Tradicionalmente, o prolongamento
do tempo da protrombina/relação internacional normalizada (TP/INR) ou do tempo
de tromboplastina ativada (TTPA) são considerados como sugestivos de um risco
aumentado para hemorragias. Contudo, o gatilho de níveis alargados ≥1,5 vezes
do INR/TTPA não têm embasamento em evidências de elevada qualidade para apoiar
seu uso no diagnóstico de coagulopatias com tendência a sangramentos. [1]
Na realidade, o TP/INR e o TTPA
foram desenvolvidos para monitorar a terapia anticoagulante com inibidores da
vitamina K e com heparina, respectivamente. No passado, grandes estudos em
vítimas de trauma identificaram uma associação entre prolongamento dos testes
de coagulação e mortalidade. Contudo, tais estudos não identificaram que estes
pacientes morriam mais porque sangravam mais. 1
Muito embora estes testes da
coagulação revelem, de fato, deficiências de fatores de coagulação, o
prolongamento dos referidos testes de forma alguma pode ser considerado como um
indicador seguro de um estado de tendência hemorrágica. Como veremos a seguir,
diversas situações onde estes testes estão prolongados são, na realidade,
estados pró-trombóticos.
Entre estas situações,
inicialmente aparentemente esdrúxulas, encontram-se a trombocitopenia induzida
pela heparina, as neoplasias, a síndrome antifosfolípide, mas também a
insuficiência hepática severa, o choque séptico e o choque cardiogênico.
A neoplasia e a trombocitopenia
induzida pela heparina são notoriamente estados trombofílicos. Nesta situação,
o tratamento de uma trombose venosa profunda (TVP) com varfarina (antagonista
da vitamina K) pode associar-se a necrose isquêmica distal de extremidades
(figura 1), geralmente no mesmo membro acometido pela TVP, resultante de uma
acentuação da trombose venosa na microcirculação com pressões venosas e
intersticiais suficientes para colapsar pequenas artérias e arteríolas. O
quadro laboratorial característico inclui trombocitopenia e INR que tipicamente
excede 4,0!! [2]
Paradoxalmente, ao invés de apresentar sangramentos, como usualmente se
imagina, o paciente acentua seu estado de hipercoagulabilidade.
Gangrena periférica simétrica.
Fonte: Warkentin TE et al. N Engl J Med 2015;373:642-655.
Os antagonistas da vitamina K,
como a varfarina, não só deprimem os níveis dos fatores de coagulação,
alargando o INR, mas também depletam a proteína C, um importante regulador
natural da coagulação, a qual tem ação homeostática anticoagulante, e cuja
produção também depende da vitamina K. Na vigência de um estado de
hipercoagulabilidade, a redução da proteína C, faz a “balança” pender para o
lado da coagulação, apesar da depleção concomitante de fatores da coagulação
vitamina K dependentes (fatores II, VII, IX, X).

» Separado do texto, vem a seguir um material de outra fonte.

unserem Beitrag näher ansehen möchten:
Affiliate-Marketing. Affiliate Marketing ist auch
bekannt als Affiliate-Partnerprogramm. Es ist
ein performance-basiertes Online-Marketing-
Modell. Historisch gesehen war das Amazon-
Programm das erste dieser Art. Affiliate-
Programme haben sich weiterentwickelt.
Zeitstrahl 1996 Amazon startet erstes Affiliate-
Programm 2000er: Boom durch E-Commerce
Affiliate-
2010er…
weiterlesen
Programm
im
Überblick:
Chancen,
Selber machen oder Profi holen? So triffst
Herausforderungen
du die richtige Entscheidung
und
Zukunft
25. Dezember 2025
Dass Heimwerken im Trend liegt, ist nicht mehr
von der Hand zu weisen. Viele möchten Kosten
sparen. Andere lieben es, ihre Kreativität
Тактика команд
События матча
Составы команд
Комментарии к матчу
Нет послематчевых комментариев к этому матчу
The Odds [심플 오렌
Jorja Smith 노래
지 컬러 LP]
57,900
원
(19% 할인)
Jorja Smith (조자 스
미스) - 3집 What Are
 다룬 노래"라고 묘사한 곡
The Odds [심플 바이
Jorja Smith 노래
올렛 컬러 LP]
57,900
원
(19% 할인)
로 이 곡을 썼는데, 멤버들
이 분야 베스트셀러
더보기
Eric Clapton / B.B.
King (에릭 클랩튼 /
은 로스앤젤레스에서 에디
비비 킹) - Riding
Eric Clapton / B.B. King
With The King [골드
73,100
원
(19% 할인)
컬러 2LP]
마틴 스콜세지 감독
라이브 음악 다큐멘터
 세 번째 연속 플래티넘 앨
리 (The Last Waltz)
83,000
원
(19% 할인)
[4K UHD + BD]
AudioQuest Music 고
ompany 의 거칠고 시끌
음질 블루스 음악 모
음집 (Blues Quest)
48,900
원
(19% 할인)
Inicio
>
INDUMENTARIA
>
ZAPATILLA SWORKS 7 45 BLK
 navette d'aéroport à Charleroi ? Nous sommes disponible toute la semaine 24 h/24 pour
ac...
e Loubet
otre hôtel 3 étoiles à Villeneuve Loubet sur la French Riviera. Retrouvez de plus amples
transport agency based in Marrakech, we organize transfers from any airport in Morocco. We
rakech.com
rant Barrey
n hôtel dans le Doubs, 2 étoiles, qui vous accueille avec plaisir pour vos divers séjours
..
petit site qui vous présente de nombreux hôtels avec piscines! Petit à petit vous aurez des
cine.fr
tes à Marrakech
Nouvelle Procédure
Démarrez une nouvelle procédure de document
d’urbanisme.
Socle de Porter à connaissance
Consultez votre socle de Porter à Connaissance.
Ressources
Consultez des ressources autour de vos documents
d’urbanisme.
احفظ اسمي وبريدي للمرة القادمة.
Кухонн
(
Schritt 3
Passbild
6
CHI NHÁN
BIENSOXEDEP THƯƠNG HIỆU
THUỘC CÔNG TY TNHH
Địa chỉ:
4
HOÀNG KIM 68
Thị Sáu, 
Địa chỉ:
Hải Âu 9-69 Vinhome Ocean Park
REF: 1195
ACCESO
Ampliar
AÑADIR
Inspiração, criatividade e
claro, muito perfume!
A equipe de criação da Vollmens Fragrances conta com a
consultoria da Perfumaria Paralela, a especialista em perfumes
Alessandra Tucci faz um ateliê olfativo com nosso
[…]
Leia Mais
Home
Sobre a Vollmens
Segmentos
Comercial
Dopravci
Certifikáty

Evolução clínica característica em paciente com neoplasia que desenvolveu TVP, sendo tratado com heparina sobreposta a varfarina e então progride para necrose isquêmica no membro em associação com trombocitopenia e aumento abrupto no INR para níveis supraterapêuticos. O paciente não apresentava anticorpos ativadores de plaquetas dependentes de heparina (não era trombocitopenia induzida por heparina). Fonte: Warkentin TE et al. N Engl J Med 2015;373:642-655.
A sepse, o choque cardiogênico e a
insuficiência hepática severa são situações clínicas que também comumente
cursam com prolongamento dos tempos de coagulação e trombocitopenia, mas que na
prática se manifestam como estados pró-trombóticos. Novamente, o denominador
comum é a depleção de anticoagulantes naturais sintetizadas no fígado, tais
como a proteína C e a antitrombina, seja devido à insuficiência hepática vista
em diversas doenças hepáticas graves[3]
ou devido a disfunção hepática presente em situações de choque severo (hepatite
isquêmica aguda ou “fígado de choque”).
Portanto, na próxima vez em que
seu paciente crítico apresentar prolongamento do INR/TTPA não saia correndo
atrás de plasma. Analise bem o contexto, pois talvez você precise anticoagular esse paciente...!!